Small Language Models can Outperform Humans in Short Creative Writing: A Study Comparing SLMs with Humans and LLMs
In this paper, we evaluate the creative fiction writing abilities of a
fine-tuned small language model (SLM), BART Large, and compare its performance
to humans and two large language models (LLMs): GPT-3.5 and GPT-4o. Our
evaluation consists of two experiments: (i) a human evaluation where readers
assess the stories generated by the SLM compared to human-written stories, and
(ii) a qualitative linguistic analysis comparing the textual characteristics of
the stories generated by the different models. In the first experiment, we
asked 68 participants to rate short stories generated by the models and humans
along dimensions such as grammaticality, relevance, creativity, and
attractiveness.

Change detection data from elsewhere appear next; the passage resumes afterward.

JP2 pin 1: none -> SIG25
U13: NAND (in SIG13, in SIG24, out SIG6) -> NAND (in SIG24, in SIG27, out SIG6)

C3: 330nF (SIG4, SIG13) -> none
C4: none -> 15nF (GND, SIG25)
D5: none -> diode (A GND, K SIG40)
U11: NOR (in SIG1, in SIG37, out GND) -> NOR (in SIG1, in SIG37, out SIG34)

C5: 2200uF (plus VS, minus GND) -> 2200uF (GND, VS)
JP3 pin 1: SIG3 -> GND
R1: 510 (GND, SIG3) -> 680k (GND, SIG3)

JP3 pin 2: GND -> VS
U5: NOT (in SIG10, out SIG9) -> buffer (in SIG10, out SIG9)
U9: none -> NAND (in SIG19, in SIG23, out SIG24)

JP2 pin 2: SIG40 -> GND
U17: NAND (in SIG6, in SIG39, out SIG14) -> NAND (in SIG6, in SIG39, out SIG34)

BART Large outperformed human writers in most aspects, except
creativity, with an overall score of 2.11 compared to 1.85 for human-written
texts -- a 14% improvement. In the second experiment, the qualitative analysis
revealed that, while GPT-4o exhibited near-perfect internal and external
coherence, it tended to produce more predictable narratives, with only 3% of
its stories seen as novel. In contrast, 15% of BART's stories were considered
novel, indicating a higher degree of creativity despite its smaller model size.
This study provides both quantitative and qualitative insights into how model
size and fine-tuning influence the balance between creativity, fluency, and
coherence in creative writing tasks.